Il Budget del Regno Unito appena approvato rappresentava un banco di prova cruciale per la Cancelliera Rachel Reeves, chiamata a rassicurare contemporaneamente i mercati, il suo partito e di stabilizzare l’inflazione. La memoria del mini-budget di Liz Truss, che aveva provocato una crisi finanziaria lampo con un’impennata dei tassi e un crollo della fiducia, incombeva ancora sulle aspettative. Allo stesso tempo, una parte significativa del Partito Laburista guardava con sospetto alle misure di contenimento del welfare annunciate a marzo. E, in un contesto ancora sensibile dal punto di vista inflazionistico, il governo doveva dimostrare di saper presentare una manovra coerente con l’obiettivo di stabilizzare i prezzi. Era dunque un trilemma politico ed economico di non poco conto.

Il quadro sottostante evidenziava le ragioni della complessità della situazione. L’Office for Budget Responsibility (OBR) ha rivisto al ribasso le stime sulla crescita del PIL per il prossimo quinquennio. La crescita media del PIL reale 2026–2029 è stata ridotta di 0,3 punti percentuali all’anno, passando da circa 1,8 % a 1,5 %, a causa della revisione al ribasso della produttività di medio periodo, scesa dall’1,3 % all’1 %. Una crescita potenziale più debole implica minori entrate fiscali: rispetto alle previsioni di marzo, a novembre il gap era stimato in circa 21 miliardi di sterline, da colmare con nuove misure.

Di fronte alle tre strade possibili (tagliare la spesa, aumentare le entrate o ricorrere a ulteriori emissioni di debito pubblico) Reeves ha scelto in modo netto l’aumento del gettito. Secondo l’OBR si tratta del terzo più grande incremento della pressione fiscale dal 2010. La misura più rilevante riguarda il congelamento delle soglie dell’imposta sul reddito fino al 2031: un’estensione del fiscal drag che colpisce soprattutto la classe media e che consentirà di raccogliere circa 12.5 miliardi di sterline entro il 2029/30. La seconda misura per impatto è la stretta sui contributi previdenziali tramite salary sacrifice: dal 2029 l’esenzione dal National Insurance per i versamenti pensionistici sarà limitata a 2.000 sterline all’anno. Sulla quota eccedente scatteranno i contributi ordinari dovuti sia dal lavoratore sia dal datore di lavoro, con un gettito aggiuntivo stimato in 4,7 miliardi di sterline.
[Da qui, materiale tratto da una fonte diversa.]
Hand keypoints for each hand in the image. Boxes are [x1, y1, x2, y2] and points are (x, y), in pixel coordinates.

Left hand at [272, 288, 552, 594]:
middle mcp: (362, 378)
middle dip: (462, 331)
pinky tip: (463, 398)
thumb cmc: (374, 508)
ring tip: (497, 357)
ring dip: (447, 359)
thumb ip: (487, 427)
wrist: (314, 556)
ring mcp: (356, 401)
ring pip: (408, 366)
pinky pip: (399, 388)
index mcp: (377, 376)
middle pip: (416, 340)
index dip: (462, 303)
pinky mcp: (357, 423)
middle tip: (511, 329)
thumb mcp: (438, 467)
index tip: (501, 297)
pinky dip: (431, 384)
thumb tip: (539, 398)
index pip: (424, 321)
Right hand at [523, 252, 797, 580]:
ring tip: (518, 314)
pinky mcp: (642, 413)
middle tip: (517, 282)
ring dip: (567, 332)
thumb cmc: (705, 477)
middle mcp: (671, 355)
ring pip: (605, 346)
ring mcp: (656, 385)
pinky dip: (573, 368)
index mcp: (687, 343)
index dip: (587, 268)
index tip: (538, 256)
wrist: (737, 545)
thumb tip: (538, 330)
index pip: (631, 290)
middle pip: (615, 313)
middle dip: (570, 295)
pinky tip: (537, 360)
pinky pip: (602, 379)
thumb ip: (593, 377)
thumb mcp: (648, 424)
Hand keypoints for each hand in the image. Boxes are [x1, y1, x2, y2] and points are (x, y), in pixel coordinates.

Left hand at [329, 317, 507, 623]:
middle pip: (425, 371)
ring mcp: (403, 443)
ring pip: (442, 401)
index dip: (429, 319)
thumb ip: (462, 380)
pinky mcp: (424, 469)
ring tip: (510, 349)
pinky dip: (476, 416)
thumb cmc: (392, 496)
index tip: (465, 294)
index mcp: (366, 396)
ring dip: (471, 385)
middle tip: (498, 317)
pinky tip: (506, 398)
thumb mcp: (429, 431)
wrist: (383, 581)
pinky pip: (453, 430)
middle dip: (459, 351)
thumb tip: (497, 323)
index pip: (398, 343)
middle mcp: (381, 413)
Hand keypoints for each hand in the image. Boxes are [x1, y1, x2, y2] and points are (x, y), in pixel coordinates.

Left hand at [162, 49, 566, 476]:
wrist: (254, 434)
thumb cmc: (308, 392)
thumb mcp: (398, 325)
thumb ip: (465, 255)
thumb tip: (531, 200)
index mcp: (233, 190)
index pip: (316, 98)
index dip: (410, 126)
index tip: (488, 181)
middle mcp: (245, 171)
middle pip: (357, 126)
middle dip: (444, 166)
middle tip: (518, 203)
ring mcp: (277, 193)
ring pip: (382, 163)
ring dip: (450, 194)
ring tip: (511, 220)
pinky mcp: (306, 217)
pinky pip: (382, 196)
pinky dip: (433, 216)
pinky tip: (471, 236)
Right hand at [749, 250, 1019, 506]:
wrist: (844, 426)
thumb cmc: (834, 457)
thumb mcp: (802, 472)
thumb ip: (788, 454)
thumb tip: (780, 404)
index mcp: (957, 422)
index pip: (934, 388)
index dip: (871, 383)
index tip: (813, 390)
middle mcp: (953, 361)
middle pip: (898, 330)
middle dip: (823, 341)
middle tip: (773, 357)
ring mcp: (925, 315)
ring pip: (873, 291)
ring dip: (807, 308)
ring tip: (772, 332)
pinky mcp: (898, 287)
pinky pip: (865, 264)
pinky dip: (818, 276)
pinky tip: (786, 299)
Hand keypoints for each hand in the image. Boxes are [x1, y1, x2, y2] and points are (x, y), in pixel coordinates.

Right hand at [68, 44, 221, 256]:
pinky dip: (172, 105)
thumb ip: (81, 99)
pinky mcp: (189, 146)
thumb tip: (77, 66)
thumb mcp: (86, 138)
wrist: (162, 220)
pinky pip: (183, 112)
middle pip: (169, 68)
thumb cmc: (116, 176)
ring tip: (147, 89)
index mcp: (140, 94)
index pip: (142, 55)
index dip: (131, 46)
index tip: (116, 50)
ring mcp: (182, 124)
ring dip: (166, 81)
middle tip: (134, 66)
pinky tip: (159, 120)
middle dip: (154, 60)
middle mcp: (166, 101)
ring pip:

La combinazione di queste e altre misure darà luogo, nel 2029, a una stretta fiscale di circa 26 miliardi di sterline, che ridurrà il debito corrente, permetterà alla Cancelliera di rispettare il regime fiscale e amplierà il margine di manovra fino a circa 22 miliardi. È anche per questo che il Budget è stato accolto positivamente dai mercati: la manovra è apparsa prudente, costruttiva e più solida delle attese, in netto contrasto con i rischi sperimentati negli anni recenti.

Resta però aperta la questione della credibilità di medio periodo. In primis, molti economisti vedono la possibilità concreta di ulteriori revisioni al ribasso della crescita del PIL britannico, il che potrebbe richiedere un’ulteriore stretta fiscale nel futuro. Il governo, inoltre, ha perso credibilità per via dei passi indietro sulla winter fuel allowance e sui sussidi per la disabilità, i quali hanno certificato la confusione programmatica dell’esecutivo. Da un punto di vista politico, il Labour vive un momento di sempre decrescente popolarità, e l’impatto del Budget sulla classe media potrebbe comprometterne ulteriormente il consenso.

Dunque, questo Budget evita instabilità e migliora il quadro fiscale di breve periodo, riducendo alcuni rischi macroeconomici immediati. Tuttavia non risolve i problemi strutturali delle finanze pubbliche britanniche e rinvia al futuro le decisioni difficili. Ed è proprio questo rinvio a rendere la sostenibilità della manovra esposta a un elevato rischio politico.